Prompt a ▸
Return every line of the Chinese-language record below without changing anything.

Supplied passage ▸
----
Comics and animation writer Martin Pasko observed that “If you’re lucky you’ll work with someone you’re in awe of. If you’re really lucky, he gets to be your friend.” This is how Pasko felt about Steve Gerber. Pasko recalled being amazed at Gerber’s creativity when they worked together on the animated series Thundarr the Barbarian. Listening to him. Pasko said he realized, “I can’t think like this. This man’s a genius.”

But Gerber nevertheless did not receive the recognition or the financial rewards he deserved. Buzz Dixon recounted a hilarious story about how Gerber once had to file for bankruptcy, only to discover that the court clerk was a big fan of his: “He had fans who loved him in the most inappropriate times and places.” Pasko spoke about how, though Gerber was not involved in making the Howard the Duck movie, he was forever linked in the press with this legendary disaster.

But Gerber retained a sense of humor about it. Pasko recalled that in 1988, when Martin Scorsese was making The Last Temptation of Christ, people at Universal Studios expected it to bomb and nicknamed the movie Christ the Duck. Pasko said he wondered whether he should tell Gerber this, and finally did. And Gerber responded with “the longest, loudest, warmest laugh I ever heard Steve emit.”

Pasko was followed by Gerber’s daughter Samantha, who reminisced about Gerber as a warmhearted father and predicted that his comics legacy would last forever.

Finally, Mary Skrenes, Gerber’s longtime collaborator from Omega to Hard Time, came onstage and referred to the ashes. “I’m going to dump Steve all over New York.” she told the audience. “This was his favorite place in the world.”

Mark Evanier then closed by encouraging everyone to donate to the Hero Initiative, which aids comics creators in financial trouble or ill health, noting that Gerber would approve.

Spirit Move Panel

Late Saturday afternoon MTV News’ Kurt Loder moderated Lionsgate Films’ panel on the forthcoming film Will Eisner’s The Spirit, with cartoonist turned screenwriter/director Frank Miller; actress Eva Mendes, and producers Michael Uslan and Deborah Del Prete.

The centerpiece of the presentation was the world premiere of the movie’s teaser trailer, which fused the look of Eisner’s classic comics series with Miller’s Sin City movie, as a silhouetted Spirit raced across the rooftops of a film noir cityscape of blacks and grays, illuminated by the bright red of the Spirit’s tie.
----
Dataset content ▸
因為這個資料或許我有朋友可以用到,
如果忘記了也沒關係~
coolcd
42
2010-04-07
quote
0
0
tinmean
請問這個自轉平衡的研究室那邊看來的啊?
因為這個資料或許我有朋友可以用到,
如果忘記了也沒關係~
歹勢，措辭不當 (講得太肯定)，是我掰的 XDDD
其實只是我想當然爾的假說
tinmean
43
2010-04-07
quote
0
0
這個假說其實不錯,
----
Prompt b ▸
According to the convention report above, what nickname did people at Universal Studios give The Last Temptation of Christ?

Written solution a ▸
因為這個資料或許我有朋友可以用到,
如果忘記了也沒關係~
coolcd
42
2010-04-07
quote
0
0
tinmean
請問這個自轉平衡的研究室那邊看來的啊?
因為這個資料或許我有朋友可以用到,
如果忘記了也沒關係~
歹勢，措辭不當 (講得太肯定)，是我掰的 XDDD
其實只是我想當然爾的假說
tinmean
43
2010-04-07
quote
0
0
這個假說其實不錯,

Written solution b ▸
Christ the Duck.